Ümmeti zayıflatan en büyük tehlikenin tefrika (ayrılık) ve ihtilaf (anlaşmazlık) olduğunu ısrarla dile getirir. Dâhilî çekişmelerin, dışarıdan gelebilecek zararlardan daha tehlikeli olduğunu İşaratü’l-İ’caz adlı eserinde şöyle ifade eder:

“Düşman meçhul olduğu zaman daha zararlı olur. Kandırıcı olursa daha habis olur. Aldatıcı olursa, fesadı daha şedit olur. Dâhilî olursa, zararı daha azim olur. Çünkü dâhili düşman kuvveti dağıtır, cesareti azaltır. Haricî düşman ise, bilakis, asabiyeti (dayanışma) şiddetlendirir, salabeti (manevi kuvvet) arttırır. Nifakın (ikiyüzlü, münafık) cinayeti, İslam üzerine pek büyüktür. Âlem-i İslamı zelzeleye maruz bırakan nifaktır. Bunun içindir ki, Kur’ân-ı Azîmüşşan, ehl-i nifaka fazlaca teşniat (ayıplama) ve takbihatta (kınama) bulunmuştur.” (İşaratü’l-İ’caz, Bakara Suresi, 8. Ayetin Tefsiri, s.103).
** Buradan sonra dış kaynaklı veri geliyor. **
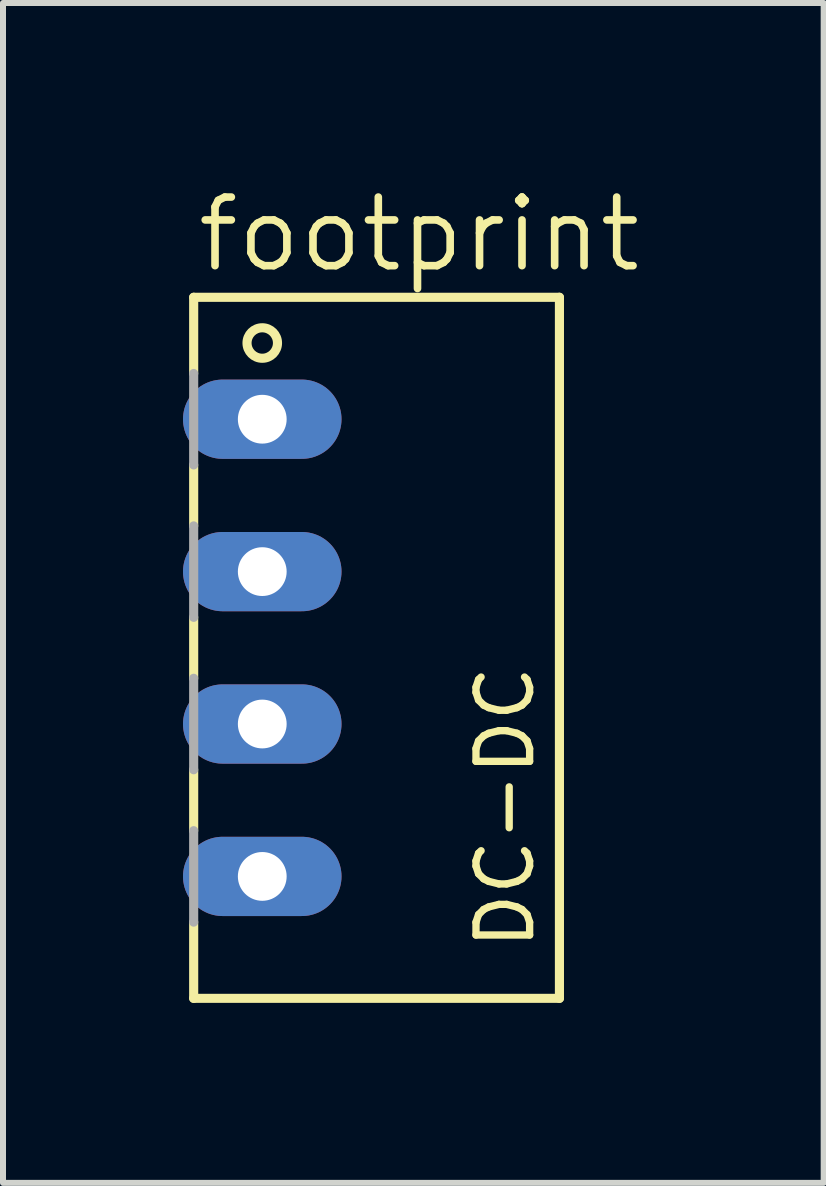
<source format=kicad_pcb>
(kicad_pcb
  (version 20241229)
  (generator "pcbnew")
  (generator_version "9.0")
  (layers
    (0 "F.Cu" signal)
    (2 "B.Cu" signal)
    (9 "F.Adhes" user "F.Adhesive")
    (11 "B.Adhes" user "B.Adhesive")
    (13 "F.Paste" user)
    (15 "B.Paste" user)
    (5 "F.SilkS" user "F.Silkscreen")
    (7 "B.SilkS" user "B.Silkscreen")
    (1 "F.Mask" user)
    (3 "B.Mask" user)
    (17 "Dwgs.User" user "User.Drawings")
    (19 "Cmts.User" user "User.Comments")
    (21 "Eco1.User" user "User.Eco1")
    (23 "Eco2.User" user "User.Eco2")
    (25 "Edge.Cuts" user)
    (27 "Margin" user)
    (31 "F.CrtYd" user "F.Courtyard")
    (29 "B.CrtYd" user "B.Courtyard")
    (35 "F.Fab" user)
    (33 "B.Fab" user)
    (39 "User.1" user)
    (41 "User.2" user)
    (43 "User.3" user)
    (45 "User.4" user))
  (footprint "footprint"
    (layer "F.Cu")
    (at 1.321 7.747)
    (property "Reference" "footprint" (at -1.143 -6.223 0) (layer "F.SilkS") (effects (font (size 1.143 1.143) (thickness 0.127)) (justify left bottom)))
    (fp_line (start -1.143 -5.842) (end 4.953 -5.842) (stroke (width 0.152) (type solid)) (layer "F.SilkS"))
    (fp_line (start -1.143 -4.572) (end -1.143 -5.842) (stroke (width 0.152) (type solid)) (layer "F.SilkS"))
    (fp_line (start -1.143 -2.032) (end -1.143 -3.048) (stroke (width 0.152) (type solid)) (layer "F.SilkS"))
    (fp_line (start -1.143 0.508) (end -1.143 -0.508) (stroke (width 0.152) (type solid)) (layer "F.SilkS"))
    (fp_line (start -1.143 3.048) (end -1.143 2.032) (stroke (width 0.152) (type solid)) (layer "F.SilkS"))
    (fp_line (start -1.143 5.842) (end -1.143 4.572) (stroke (width 0.152) (type solid)) (layer "F.SilkS"))
    (fp_line (start 4.953 -5.842) (end 4.953 5.842) (stroke (width 0.152) (type solid)) (layer "F.SilkS"))
    (fp_line (start 4.953 5.842) (end -1.143 5.842) (stroke (width 0.152) (type solid)) (layer "F.SilkS"))
    (fp_circle (center 0 -5.08) (end 0.254 -5.08) (stroke (width 0.152) (type solid)) (fill no) (layer "F.SilkS"))
    (fp_line (start -1.143 -3.048) (end -1.143 -4.572) (stroke (width 0.152) (type solid)) (layer "F.Fab"))
    (fp_line (start -1.143 -0.508) (end -1.143 -2.032) (stroke (width 0.152) (type solid)) (layer "F.Fab"))
    (fp_line (start -1.143 2.032) (end -1.143 0.508) (stroke (width 0.152) (type solid)) (layer "F.Fab"))
    (fp_line (start -1.143 4.572) (end -1.143 3.048) (stroke (width 0.152) (type solid)) (layer "F.Fab"))
    (fp_text user "DC-DC" (at 4.572 5.08 90) (layer "F.SilkS") (effects (font (size 0.894 0.894) (thickness 0.122)) (justify left bottom)))
    (pad "1" thru_hole oval (at 0 -3.81) (size 2.642 1.321) (drill 0.813) (layers "*.Cu" "*.Mask"))
    (pad "2" thru_hole oval (at 0 -1.27) (size 2.642 1.321) (drill 0.813) (layers "*.Cu" "*.Mask"))
    (pad "3" thru_hole oval (at 0 1.27) (size 2.642 1.321) (drill 0.813) (layers "*.Cu" "*.Mask"))
    (pad "4" thru_hole oval (at 0 3.81) (size 2.642 1.321) (drill 0.813) (layers "*.Cu" "*.Mask")))
  (gr_rect
    (start -3 -3)
    (end 10.678 16.665)
    (stroke (width 0.1) (type default))
    (fill no)
    (layer "Edge.Cuts")))
</source>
Bu sebeple, Risale-i Nur, müminlere müspet hareket etmeyi, yani yapıcı ve birleştirici olmayı öğütler. Başka bir Müslümanın hatasını veya eksikliğini aramak yerine; onun iman kardeşliğini esas almak ve eleştiri yerine ıslah etmeye çalışmak birliğin tesisinde kritik öneme sahiptir.
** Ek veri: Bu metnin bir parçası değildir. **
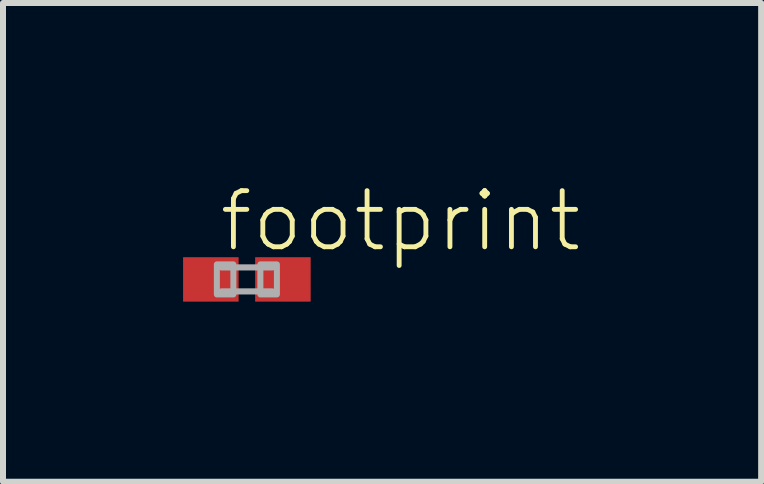
<source format=kicad_pcb>
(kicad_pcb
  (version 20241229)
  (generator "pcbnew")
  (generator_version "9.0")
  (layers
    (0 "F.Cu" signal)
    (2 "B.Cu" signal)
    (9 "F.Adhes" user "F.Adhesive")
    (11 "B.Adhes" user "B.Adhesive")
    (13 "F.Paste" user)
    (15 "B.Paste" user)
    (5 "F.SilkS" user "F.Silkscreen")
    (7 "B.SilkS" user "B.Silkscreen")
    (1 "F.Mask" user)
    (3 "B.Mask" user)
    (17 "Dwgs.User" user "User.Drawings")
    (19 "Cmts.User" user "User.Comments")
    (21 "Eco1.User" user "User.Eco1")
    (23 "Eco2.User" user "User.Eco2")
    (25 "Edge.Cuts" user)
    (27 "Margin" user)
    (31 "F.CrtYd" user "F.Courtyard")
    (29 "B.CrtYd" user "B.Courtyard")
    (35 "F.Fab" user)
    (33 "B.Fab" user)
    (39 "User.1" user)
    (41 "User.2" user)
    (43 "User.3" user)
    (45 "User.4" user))
  (footprint "footprint"
    (layer "F.Cu")
    (at 1.062 1.604)
    (property "Reference" "footprint" (at -0.5 -0.425 0) (layer "F.SilkS") (effects (font (size 0.935 0.935) (thickness 0.081)) (justify left bottom)))
    (fp_line (start -0.425 -0.2) (end 0.425 -0.2) (stroke (width 0.102) (type solid)) (layer "F.Fab"))
    (fp_line (start 0.425 0.2) (end -0.425 0.2) (stroke (width 0.102) (type solid)) (layer "F.Fab"))
    (fp_poly (pts (xy -0.5 0.25) (xy -0.225 0.25) (xy -0.225 -0.25) (xy -0.5 -0.25)) (stroke (width 0.1) (type solid)) (fill no) (layer "F.Fab"))
    (fp_poly (pts (xy 0.225 0.25) (xy 0.5 0.25) (xy 0.5 -0.25) (xy 0.225 -0.25)) (stroke (width 0.1) (type solid)) (fill no) (layer "F.Fab"))
    (pad "1" smd rect (at -0.6 0) (size 0.925 0.74) (layers "F.Cu" "F.Mask" "F.Paste"))
    (pad "2" smd rect (at 0.6 0) (size 0.925 0.74) (layers "F.Cu" "F.Mask" "F.Paste")))
  (gr_rect
    (start -3 -3)
    (end 9.628 4.974)
    (stroke (width 0.1) (type default))
    (fill no)
    (layer "Edge.Cuts")))
</source>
Bediüzzaman Hazretleri, birliğin tek tipleşme olmadığını, aksine meşrep farklılıklarının (yol, metot, anlayış farklılıkları) bir zenginlik olarak kabul edilmesi gerektiğini belirtir. İşaratü’l-İ’caz adlı eserinde bu konu açıklanırken şöyle denir:

“Malûmdur ki, Kur’ân-ı Azimüşşan, yalnız bir asra değil, bütün asırlara nâzil olmuştur. Hem bir tabaka insanlara mahsus değil, bütün tabakat-ı beşere şümulü vardır. Hem bir sınıf insanlara ait değil, bütün beşerin sınıflarına râcidir. Binaenaleyh, herkes, her tabaka, her zaman, fehmine, istidadına göre Kur’ân’ın hakaikinden hisse alabilir ve hissedardır. Hâlbuki nev-i beşer derece itibarıyla muhtelif ve zevk cihetiyle mütefavit (çeşitli); ve keza meyil, istihsan (beğenme), lezzet, tabiat itibariyle birbirine uymuyor. Meselâ bir taifenin istihsan ettiği bir şey, öteki taifenin zevkine muhaliftir. Bir kavmin meylettiği bir şeyden öteki kavim nefret ediyor. Bu sırra binaendir ki, Kur’ân-ı Kerim, günahların cezası veya hayırların mükâfatı hakkında zikrettiği âyetlerde tahsisat yapmamış, âmm (genel) bir şekilde bırakmıştır ki, herkes zevkine göre fehmetsin (anlasın).” (İşaratü’l-İ’caz, Bakara Suresi, 2. Ayetin Tefsiri, s.57).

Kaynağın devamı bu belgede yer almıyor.